Shoppers are already sufficiently protected in retail cases. Although the automatic stay prevents debtors from accepting gift cards issued prepetition without court approval, bankruptcy courts have allowed debtors to continue to honor customer loyalty programs, including the redemption of gift cards. Accepting gift cards is generally beneficial to a debtor, particularly those attempting to reorganize. Debtors hoping to emerge as a going concern depend on customer goodwill and loyalty. Similarly, attracting customers to stores can help liquidating debtors maximize the value of the estate assets.

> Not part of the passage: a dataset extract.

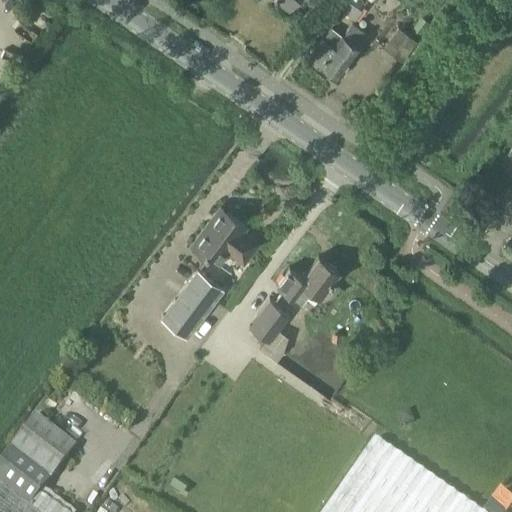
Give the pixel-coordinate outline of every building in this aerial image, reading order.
[(343,0),(339,7),(356,18),(364,8),(357,3),(358,0),(343,0)] [(323,37),(321,39),(310,54),(321,62),(320,63),(338,76),(360,47),(359,47),(368,34),(352,22),(343,35),(332,27),(324,37),(323,37)] [(398,25),(384,45),(401,58),(416,38),(398,25)] [(221,206),(192,244),(217,264),(228,249),(244,261),(258,241),(243,230),(246,225),(221,206)] [(276,283),(299,301),(308,289),(319,297),(330,282),(331,283),(333,280),(332,280),(339,270),(319,255),(303,276),(289,266),(276,283)] [(223,288),(198,269),(161,316),(187,336),(223,288)] [(249,325),(269,340),(289,312),(270,298),(249,325)] [(398,417),(401,426),(409,424),(405,414),(398,417)] [(0,511),(68,511),(65,509),(55,502),(55,501),(41,491),(73,449),(34,420),(0,465),(0,511)] [(474,511),(372,442),(323,511),(474,511)]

However, if gift cards go unredeemed, either because customers don’t use them or because the debtor is unable or unwilling to honor them, the bankruptcy code provides gift-card holders with a mechanism for filing a claim as an unsecured creditor. Gift-card holders may also be entitled to priority claim. While courts are split on the issue and have seldom been called on to resolve it, the FTC and the attorney general currently suing RadioShack on customers’ behalf support priority status for gift-card claims. Some retailers have also acknowledged the possibility that gift-card claims would have priority in bankruptcy, including Sharper Image in 2008 and Borders in 2011. Even if gift-card claims are unsecured (and, as such, creditors may only receive a fraction of their gift cards’ value), a de minimis recovery is unfortunately a risk that many unsecured creditors face. While regrettable, that loss is a function of our bankruptcy system and consumers shouldn’t occupy an even more privileged place in the creditor body.

Customer-loyalty concerns also drive how data privacy issues are handled in retail bankruptcies. The sale of customer data in bankruptcy is not a new practice, but it has become increasingly salient in recent years as the amount of information collected and the ease of storing it has increased. Large-scale data breaches and identity theft have made consumers especially sensitive to how their data is used. However, there are safeguards in place to monitor these sales. A consumer privacy ombudsman is appointed where a sale may violate a debtor’s existing privacy policy, and the FTC has a long history of intervening in customer data sales. Importantly, this intervention has meant that buyers must generally be in the same line of business as the debtor and must abide by the debtor’s (or a similarly rigorous) privacy policy. Data sales are also typically limited to recent customers, and the type of data is often limited to contact information and buying habits, as opposed to social security numbers or financial information. Fundamentally, buyers have an equally strong interest in cultivating customer goodwill and loyalty as reorganizing debtors and, therefore, are incentivized to communicate their privacy policies and provide consumers with ways of opting out of communications.

Some (including the FTC) have proposed opt-in conditions that require either the debtor or the seller to obtain affirmative consent before information can be sold. However, opt-in requirements, particular those with long durations, prevent the buyer from immediately capitalizing on the purchased information and accordingly diminish its value. Buyers are unwilling to spend as much, or anything at all, if the data includes such limits, making it more difficult for debtors to maximize the value of such assets—an integral goal of the bankruptcy process.

Ultimately, a consumer bears some risk in his transactions with a retailer, regardless of whether a company later files for bankruptcy. Gift cards are lost or stolen, and personal and financial information can be illegally hacked from businesses. While retailers and regulators should shape their policies to facilitate transparency in consumer data use and encourage customers to exchange their gift cards for merchandise, customers—like any parties to a commercial transaction—should be aware of the risk of loss at the outset of the transaction. Caveat emptor has been a byword for centuries, and it applies in and outside of a bankruptcy.

Shaunna D. Jones is a partner at Willkie Farr & Gallagher’s business reorganization and restructuring practice. She is based in New York.